Although both sets of mice showed a fear response to the predator threat, those that had experienced early life adversity displayed abnormal brain activity, compared with the normally raised mice, Uselman said.

Nine days after the acute threat, the mice with abnormal upbringings still showed heightened neural activity in various areas of the brain; the locus coeruleus, the posterior amygdala, the hippocampus and different parts of the hypothalamus.

“These results reveal functional imbalances that arise between multiple brain systems after early life adversity,” Uselman said.

Mouse brains differ from human brains in many respects, and scientists are cautious about extrapolating the findings in mice to people, he added, but there is considerable similarity across species, particularly in deeper brain regions that make up the ‘reptilian’ brain.

“You see a lot of these deeper brain regions that are activated, and these neuro-regulatory systems are highly conserved across different species,” Uselman said. “The systems that seem to be disrupted due to a threatening experience and early life adversity are also very similar from mice to humans.”
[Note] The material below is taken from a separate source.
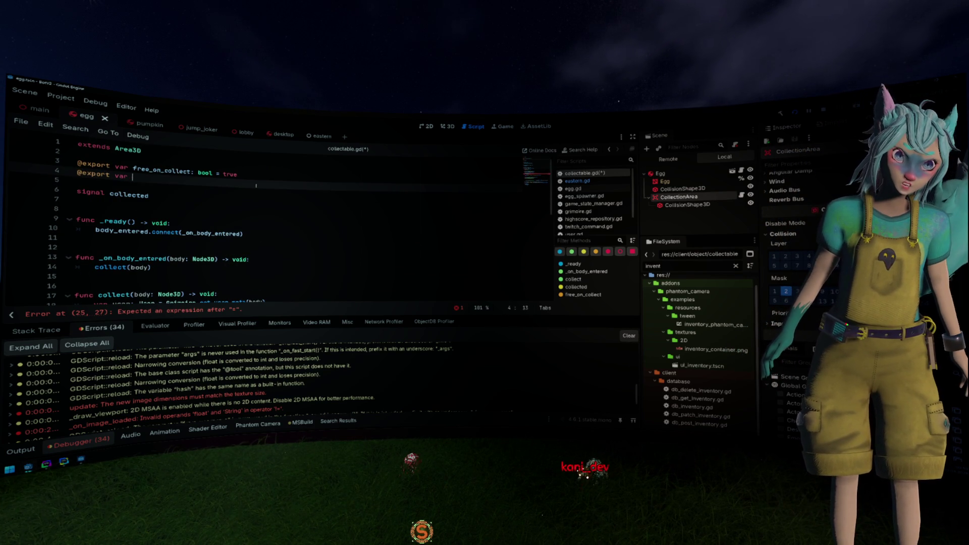
pyautogui.write('g')
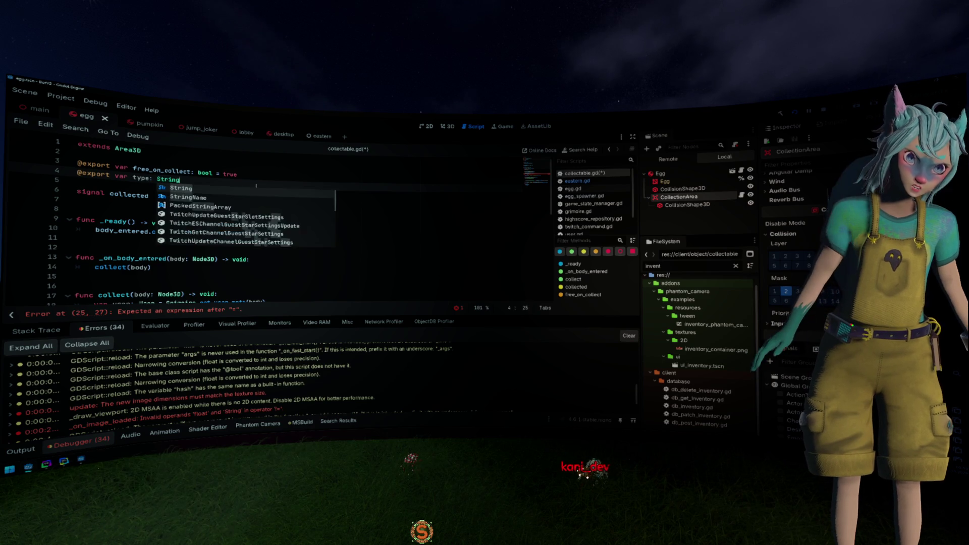
pyautogui.doubleClick(140, 178)
pyautogui.scroll(-5, 376, 257)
More research is needed, Uselman said, but the study results suggest that there are certain time points during neural development when the brain is most sensitive to traumatic experiences.

“If you could identify that in humans, you would know whether these people might be vulnerable to threat and use that as a diagnostic marker,” he said.

That, in turn, could lead to potential interventions and treatments.

“If we understand what regions are sensitized to threat, we can also potentially treat them in a way that even if they were exposed to a threat or some fearful experience, they would not develop depression or anxiety or PTSD.”